In der betreffenden Warnung wurde darauf hingewiesen, dass das Teilen sicherheitssensibler Informationen als Spionage oder Unterstützung eines feindlichen Staates gewertet werden kann und je nach Schwere der Beiträge auch eine Beschlagnahmung von Vermögenswerten erfolgen kann.
In der Erklärung wurde zudem betont, dass Personen, denen „Zusammenarbeit mit feindlichen Staaten“ oder „Geheimdienstbeschaffung“ vorgeworfen wird, mit der härtesten Strafe belegt werden, wobei zu diesen Sanktionen auch die Todesstrafe gehört.
Es wird berichtet, dass das im vergangenen Jahr in Kraft getretene Gesetz neben klassischer Spionage und operativen Aktivitäten auch zahlreiche Medienbeiträge auf digitalen Plattformen abdeckt.
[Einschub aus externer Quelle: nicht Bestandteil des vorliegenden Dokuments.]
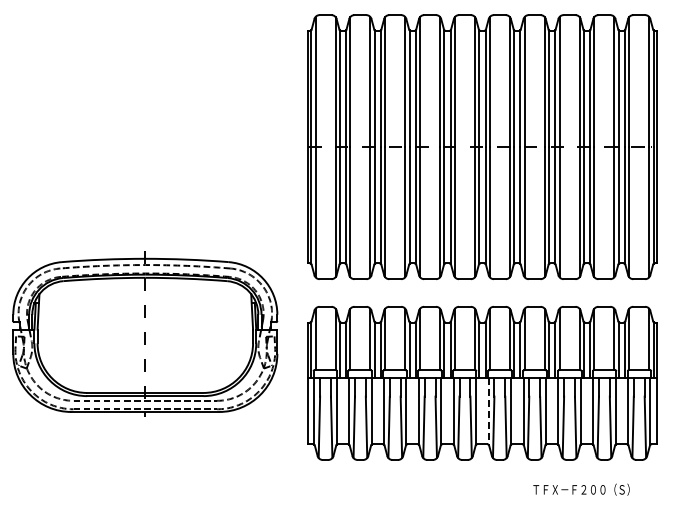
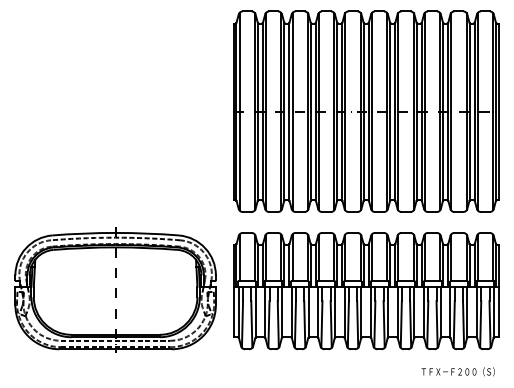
part: (145, 333) -> (115, 289), moved
line: (488, 411) -> (370, 312), dashed -> solid
text: (581, 489) -> (458, 371), moved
Es wird darauf hingewiesen, dass sich diese Regelung insbesondere auf Inhalte konzentriert, denen eine Unterstützung der Vereinigten Staaten und Israels vorgeworfen wird.
Die Behörden erklärten, dass auch Personen, die irreführende Informationen verbreiten, die in der Kriegssituation Sorge und Panik in der Gesellschaft auslösen könnten, mit Gefängnisstrafen belegt werden können. Zudem wurde mitgeteilt, dass gegen eine Vielzahl von Verdächtigen im Rahmen von etwa 200 vorbereiteten Akten Ermittlungen geführt werden und eine Zusammenarbeit mit Sicherheitskräften zur Identifizierung der Vermögenswerte dieser Personen stattfindet.
Mit der Intensivierung der Konflikte in der Region wurde verzeichnet, dass der Iran intensive Luftangriffe auf Israel und die Golfstaaten durchführt. Zudem wurde festgestellt, dass die Maßnahmen und Drohungen des Iran gegenüber der Straße von Hormus zu Störungen der globalen Energieversorgung führen und Druck auf die Weltwirtschaft ausüben.
Während der Krieg die Spannungen zwischen den beiden Ländern erhöht, ist andererseits zu beobachten, dass sich die Sicherheitslücken im Inland vertiefen. Iranische Beamte bewerteten die Behauptungen, dass Israel Attentate auf hochrangige Beamte auf iranischem Boden verübt habe, als einen Faktor, der die Sicherheitsbedenken weiter verschärft.